Discordiamo sull'analisi politica generale. Riteniamo insufficiente la critica all'imperialismo, specie di quello italiano. Si chiede la chiusura di tutte le basi, anche all'estero, ma non il ritiro di tutte le “missioni” militari. Sull'Ue, pur spostando in avanti la critica rispetto al documento presentato dalla stessa area al congresso di quattro anni fa, si lascia ancora aperta la porta e si conta su un suo cambiamento. L'attacco al capitalismo, che pure c'è nel documento, è parziale, non è tanto sul sistema economico in quanto tale, ma solo sulla sua versione neoliberista e sulle politiche da esso esercitate in questo particolare momento di crisi.
Mentre la denuncia dei governi nazionali, a partire da quelli più recenti, è piuttosto blanda, a malapena vengono citati i nomi di alcuni presidenti del Consiglio. E ci si limita soltanto agli aspetti economici e sociali, manca completamente la denuncia dell'instaurazione dell'attuale regime neofascista, presidenzialista, federalista e razzista che si ricongiunge, seppur sotto nuove forme, a quello del ventennio mussoliniano, chiudendo definitivamente con la parentesi della repubblica democratico borghese antifascista.

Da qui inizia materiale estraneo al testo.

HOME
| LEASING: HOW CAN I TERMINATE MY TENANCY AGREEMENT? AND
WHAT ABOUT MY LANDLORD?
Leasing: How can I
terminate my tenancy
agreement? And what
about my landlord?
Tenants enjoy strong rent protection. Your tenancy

Sopratutto, rispetto al Sindacatounaltracosa , abbiamo un modello sindacale diverso. Le richieste di maggiore democrazia, di referendum da sottoporre ai lavoratori per ogni decisione che li riguardino, le sacrosante rivendicazioni di salari e pensioni più alte ed eque, di lotta al precariato, di piena occupazione, le facciamo nostre ma la nostra proposta strategica va molto oltre. Occorre costruire dal basso un grande Sindacato delle lavoratrici e dei lavoratori, pensionate e pensionati, che sia in grado di unificare tutti i lavoratori e i pensionati, superando le sigle confederali e quelle “autonome”.
Un sindacato autonomo dai partiti e dalle istituzioni, fondato sulla democrazia diretta e sul protagonismo dei lavoratori, con dirigenti revocabili in qualsiasi momento, libero dalle compatibilità padronali e governative, incardinato sulla difesa degli interessi dei lavoratori occupati, dei precari e disoccupati e dei pensionati. Su questo tema dobbiamo però registrare un passo indietro del Sindacatounaltracosa perché in occasione dell'ultimo congresso aveva abbozzato nel suo documento la necessità di “avviare un processo di organizzazione nuovo” e di nuova rappresentanza sindacale. Riflessioni che stavolta sono del tutto assenti.
Le differenze e i punti di disaccordo con il Sindacatounaltracosa ci sono ma è stato naturale aderire al suo documento “Riprendiamoci tutto” perché esso riunisce la reale sinistra sindacale della Cgil, e non quella che possiamo definire virtuale o ex, come Lavoro e società e Democrazia e Lavoro. Perciò in un ottica di fronte unito contro la destra sosteniamo la mozione alternativa firmata da Eliana Como e altri 5 membri del direttivo nazionale; lo facciamo in maniera leale pur mantenendo la nostra autonomia e le nostre riserve.
Dov'è possibile possiamo anche proporci come relatori della mozione, puntando sulle cose che ci uniscono ma liberi di esprimere la nostra forte impronta anticapitalista. Prepariamoci a fare la nostra parte perché già il 20 giugno inizieranno i congressi di base.